* _Extracted text_
════════════════

Wanting very much to keep me alive, they’ve attempted all conceivable ways to help: spending tens of thousands of dollars on treatment, hospitals, rehab, therapists, doctors, and dentists.  Arguing with insurance companies on my behalf, fighting for more comprehensive care.  Seeing me through divorce and bankruptcy.  Moving me back home and opening their own homes to me, all the while providing financial and emotional support.  Straining their own relationships, prioritizing my needs at the expense of my siblings.

I am a living, breathing investment.

And then.  

Then, the true and full extent of my family’s unconditional love, support and patience was tested when I had my first psychotic manic episode.  I had initially not been diagnosed with Bipolar Disorder because, for years, doctors, psychologists, therapists, and counselors had been focused on the presenting symptoms of my eating disorder.  Forest…trees…you get it.

════════════════

* _The data_
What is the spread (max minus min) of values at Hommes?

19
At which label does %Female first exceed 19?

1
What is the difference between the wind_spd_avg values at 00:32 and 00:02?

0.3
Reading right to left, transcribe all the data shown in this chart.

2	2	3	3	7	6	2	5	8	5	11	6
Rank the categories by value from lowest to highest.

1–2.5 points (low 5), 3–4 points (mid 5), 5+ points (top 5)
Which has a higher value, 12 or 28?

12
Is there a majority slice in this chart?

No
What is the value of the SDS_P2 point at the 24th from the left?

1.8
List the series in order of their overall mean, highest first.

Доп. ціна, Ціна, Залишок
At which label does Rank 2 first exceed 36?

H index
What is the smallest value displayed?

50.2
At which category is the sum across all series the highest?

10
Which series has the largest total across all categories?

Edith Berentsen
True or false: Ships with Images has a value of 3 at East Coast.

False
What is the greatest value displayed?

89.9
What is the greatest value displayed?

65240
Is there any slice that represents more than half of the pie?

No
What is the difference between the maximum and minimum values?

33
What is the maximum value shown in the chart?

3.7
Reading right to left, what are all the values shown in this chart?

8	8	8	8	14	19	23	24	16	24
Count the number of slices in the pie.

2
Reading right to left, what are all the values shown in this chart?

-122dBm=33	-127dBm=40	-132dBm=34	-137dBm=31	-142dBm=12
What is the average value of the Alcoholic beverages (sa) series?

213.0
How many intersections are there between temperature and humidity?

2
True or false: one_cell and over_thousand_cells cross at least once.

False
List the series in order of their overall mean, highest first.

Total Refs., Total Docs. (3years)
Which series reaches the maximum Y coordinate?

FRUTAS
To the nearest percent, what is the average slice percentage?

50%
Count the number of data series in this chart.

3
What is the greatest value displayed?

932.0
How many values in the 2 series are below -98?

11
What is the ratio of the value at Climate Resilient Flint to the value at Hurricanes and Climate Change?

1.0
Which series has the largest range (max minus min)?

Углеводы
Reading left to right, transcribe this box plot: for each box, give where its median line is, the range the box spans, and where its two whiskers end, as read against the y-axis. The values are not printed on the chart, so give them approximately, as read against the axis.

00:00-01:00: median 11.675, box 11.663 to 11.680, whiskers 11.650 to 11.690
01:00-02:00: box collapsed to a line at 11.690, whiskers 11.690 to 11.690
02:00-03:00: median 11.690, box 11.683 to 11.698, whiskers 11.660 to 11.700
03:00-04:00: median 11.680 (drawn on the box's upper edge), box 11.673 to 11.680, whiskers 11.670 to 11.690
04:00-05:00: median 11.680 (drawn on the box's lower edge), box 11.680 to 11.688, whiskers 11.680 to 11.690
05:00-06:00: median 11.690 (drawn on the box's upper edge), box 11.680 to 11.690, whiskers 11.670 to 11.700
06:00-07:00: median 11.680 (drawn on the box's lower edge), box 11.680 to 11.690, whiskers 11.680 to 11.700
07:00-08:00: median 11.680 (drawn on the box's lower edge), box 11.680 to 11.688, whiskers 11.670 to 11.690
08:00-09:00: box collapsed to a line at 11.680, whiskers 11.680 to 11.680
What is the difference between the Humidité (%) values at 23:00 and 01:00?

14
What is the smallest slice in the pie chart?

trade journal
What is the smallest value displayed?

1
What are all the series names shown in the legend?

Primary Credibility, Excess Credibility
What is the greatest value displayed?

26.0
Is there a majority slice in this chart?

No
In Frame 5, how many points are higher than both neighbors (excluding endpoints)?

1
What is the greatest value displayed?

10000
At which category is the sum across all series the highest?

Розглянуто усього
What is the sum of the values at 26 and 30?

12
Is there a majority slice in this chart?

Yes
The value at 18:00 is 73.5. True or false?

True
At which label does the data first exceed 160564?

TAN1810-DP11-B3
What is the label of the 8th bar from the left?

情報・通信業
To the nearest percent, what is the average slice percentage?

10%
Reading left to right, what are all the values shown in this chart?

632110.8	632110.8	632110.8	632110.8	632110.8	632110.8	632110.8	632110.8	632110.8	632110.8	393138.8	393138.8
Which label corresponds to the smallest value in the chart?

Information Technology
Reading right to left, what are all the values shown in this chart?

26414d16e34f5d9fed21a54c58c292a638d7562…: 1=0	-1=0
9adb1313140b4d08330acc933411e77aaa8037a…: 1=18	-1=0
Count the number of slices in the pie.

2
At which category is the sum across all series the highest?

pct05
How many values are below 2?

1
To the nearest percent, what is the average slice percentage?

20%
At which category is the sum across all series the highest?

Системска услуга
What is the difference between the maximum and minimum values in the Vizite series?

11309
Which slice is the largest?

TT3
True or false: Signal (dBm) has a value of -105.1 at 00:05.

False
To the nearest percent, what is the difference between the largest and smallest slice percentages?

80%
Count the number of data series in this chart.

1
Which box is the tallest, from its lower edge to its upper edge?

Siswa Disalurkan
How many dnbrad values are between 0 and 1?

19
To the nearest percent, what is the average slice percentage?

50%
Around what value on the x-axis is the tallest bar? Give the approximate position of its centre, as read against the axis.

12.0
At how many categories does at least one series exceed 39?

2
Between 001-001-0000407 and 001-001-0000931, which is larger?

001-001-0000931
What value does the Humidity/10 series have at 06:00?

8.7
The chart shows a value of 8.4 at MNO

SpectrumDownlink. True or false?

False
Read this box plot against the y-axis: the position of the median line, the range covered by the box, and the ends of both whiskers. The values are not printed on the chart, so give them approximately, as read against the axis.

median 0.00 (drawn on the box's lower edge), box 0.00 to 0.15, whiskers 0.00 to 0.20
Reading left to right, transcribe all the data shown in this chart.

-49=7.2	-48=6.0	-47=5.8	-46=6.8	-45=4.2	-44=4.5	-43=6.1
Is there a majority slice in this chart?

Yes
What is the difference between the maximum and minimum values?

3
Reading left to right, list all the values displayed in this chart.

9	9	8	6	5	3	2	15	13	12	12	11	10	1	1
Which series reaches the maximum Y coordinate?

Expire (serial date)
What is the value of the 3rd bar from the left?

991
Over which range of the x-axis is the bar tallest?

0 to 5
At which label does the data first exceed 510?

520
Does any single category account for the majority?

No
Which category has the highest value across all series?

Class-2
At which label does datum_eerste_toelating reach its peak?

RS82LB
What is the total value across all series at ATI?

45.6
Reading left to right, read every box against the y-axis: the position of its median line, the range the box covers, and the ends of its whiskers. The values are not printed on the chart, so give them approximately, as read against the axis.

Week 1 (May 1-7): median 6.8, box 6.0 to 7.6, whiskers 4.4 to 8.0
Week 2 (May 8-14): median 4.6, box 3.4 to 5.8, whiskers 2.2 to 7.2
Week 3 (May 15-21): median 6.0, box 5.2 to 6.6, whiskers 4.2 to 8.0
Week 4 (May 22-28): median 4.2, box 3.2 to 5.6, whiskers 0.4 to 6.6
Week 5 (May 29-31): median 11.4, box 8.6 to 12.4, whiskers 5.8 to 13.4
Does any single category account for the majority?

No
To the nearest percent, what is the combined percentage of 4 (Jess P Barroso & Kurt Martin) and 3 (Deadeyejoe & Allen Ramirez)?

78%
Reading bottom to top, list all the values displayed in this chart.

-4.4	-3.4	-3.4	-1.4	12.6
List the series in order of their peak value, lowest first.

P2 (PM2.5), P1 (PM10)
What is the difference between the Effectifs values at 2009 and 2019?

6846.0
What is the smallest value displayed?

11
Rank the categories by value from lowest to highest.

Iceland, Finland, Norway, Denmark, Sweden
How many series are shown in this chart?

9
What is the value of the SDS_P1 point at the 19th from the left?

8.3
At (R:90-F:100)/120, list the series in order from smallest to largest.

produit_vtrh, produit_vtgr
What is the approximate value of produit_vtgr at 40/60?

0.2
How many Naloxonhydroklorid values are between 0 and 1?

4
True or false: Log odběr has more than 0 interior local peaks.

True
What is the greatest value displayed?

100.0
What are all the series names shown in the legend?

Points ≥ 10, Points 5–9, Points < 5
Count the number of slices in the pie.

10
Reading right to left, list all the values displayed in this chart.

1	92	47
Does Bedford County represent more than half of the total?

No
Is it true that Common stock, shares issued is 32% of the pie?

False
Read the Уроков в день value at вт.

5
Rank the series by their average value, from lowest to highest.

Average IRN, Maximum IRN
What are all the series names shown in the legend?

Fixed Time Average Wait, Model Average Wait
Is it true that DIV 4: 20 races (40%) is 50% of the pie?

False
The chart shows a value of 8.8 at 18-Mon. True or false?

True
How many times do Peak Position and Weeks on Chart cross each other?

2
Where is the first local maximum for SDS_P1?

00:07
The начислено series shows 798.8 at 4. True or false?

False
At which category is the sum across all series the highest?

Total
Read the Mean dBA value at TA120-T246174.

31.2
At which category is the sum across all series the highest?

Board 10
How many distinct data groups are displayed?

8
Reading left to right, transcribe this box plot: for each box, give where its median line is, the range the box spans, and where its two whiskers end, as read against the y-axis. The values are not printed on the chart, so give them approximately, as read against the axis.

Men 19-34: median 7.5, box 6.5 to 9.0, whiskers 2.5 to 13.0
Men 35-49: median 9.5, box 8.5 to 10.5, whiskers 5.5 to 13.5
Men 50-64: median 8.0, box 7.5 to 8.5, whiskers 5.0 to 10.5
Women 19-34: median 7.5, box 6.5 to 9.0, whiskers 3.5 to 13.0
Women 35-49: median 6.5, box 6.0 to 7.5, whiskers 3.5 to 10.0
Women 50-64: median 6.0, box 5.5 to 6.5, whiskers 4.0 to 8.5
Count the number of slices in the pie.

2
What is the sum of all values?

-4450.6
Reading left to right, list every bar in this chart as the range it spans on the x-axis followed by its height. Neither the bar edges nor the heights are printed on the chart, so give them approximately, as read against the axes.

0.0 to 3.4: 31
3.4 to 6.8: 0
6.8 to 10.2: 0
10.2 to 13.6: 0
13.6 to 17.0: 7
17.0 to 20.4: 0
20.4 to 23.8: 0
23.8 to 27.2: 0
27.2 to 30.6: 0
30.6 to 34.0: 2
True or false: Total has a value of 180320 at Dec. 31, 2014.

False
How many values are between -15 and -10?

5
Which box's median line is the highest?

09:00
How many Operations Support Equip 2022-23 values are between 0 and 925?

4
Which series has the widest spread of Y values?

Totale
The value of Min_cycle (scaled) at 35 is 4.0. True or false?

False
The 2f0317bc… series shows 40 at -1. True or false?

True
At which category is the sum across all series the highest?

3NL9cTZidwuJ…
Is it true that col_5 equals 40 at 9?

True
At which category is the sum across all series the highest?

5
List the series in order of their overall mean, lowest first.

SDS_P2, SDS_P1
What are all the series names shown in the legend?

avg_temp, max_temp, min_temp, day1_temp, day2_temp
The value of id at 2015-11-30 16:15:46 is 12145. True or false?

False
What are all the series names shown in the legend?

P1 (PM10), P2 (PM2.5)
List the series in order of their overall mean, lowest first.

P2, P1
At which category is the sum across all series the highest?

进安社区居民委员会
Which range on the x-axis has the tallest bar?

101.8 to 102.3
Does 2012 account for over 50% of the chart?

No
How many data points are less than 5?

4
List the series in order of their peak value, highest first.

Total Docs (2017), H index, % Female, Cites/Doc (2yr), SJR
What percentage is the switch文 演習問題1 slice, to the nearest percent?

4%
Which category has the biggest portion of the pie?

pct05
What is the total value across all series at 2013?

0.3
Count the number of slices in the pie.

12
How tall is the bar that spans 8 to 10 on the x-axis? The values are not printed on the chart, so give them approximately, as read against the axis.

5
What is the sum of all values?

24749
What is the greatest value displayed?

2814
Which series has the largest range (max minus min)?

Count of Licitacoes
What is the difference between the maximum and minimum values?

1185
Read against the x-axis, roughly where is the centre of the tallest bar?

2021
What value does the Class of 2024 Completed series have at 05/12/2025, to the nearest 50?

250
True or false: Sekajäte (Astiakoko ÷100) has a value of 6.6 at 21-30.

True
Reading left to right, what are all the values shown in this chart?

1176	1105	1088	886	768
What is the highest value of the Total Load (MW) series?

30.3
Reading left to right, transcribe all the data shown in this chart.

════════════════

* _Prompt_
Please extract the entire passage on family support, word for word. The rows have no connection to the passage on family support.

* _Result_
Wanting very much to keep me alive, they’ve attempted all conceivable ways to help: spending tens of thousands of dollars on treatment, hospitals, rehab, therapists, doctors, and dentists.  Arguing with insurance companies on my behalf, fighting for more comprehensive care.  Seeing me through divorce and bankruptcy.  Moving me back home and opening their own homes to me, all the while providing financial and emotional support.  Straining their own relationships, prioritizing my needs at the expense of my siblings.

I am a living, breathing investment.

And then.  

Then, the true and full extent of my family’s unconditional love, support and patience was tested when I had my first psychotic manic episode.  I had initially not been diagnosed with Bipolar Disorder because, for years, doctors, psychologists, therapists, and counselors had been focused on the presenting symptoms of my eating disorder.  Forest…trees…you get it.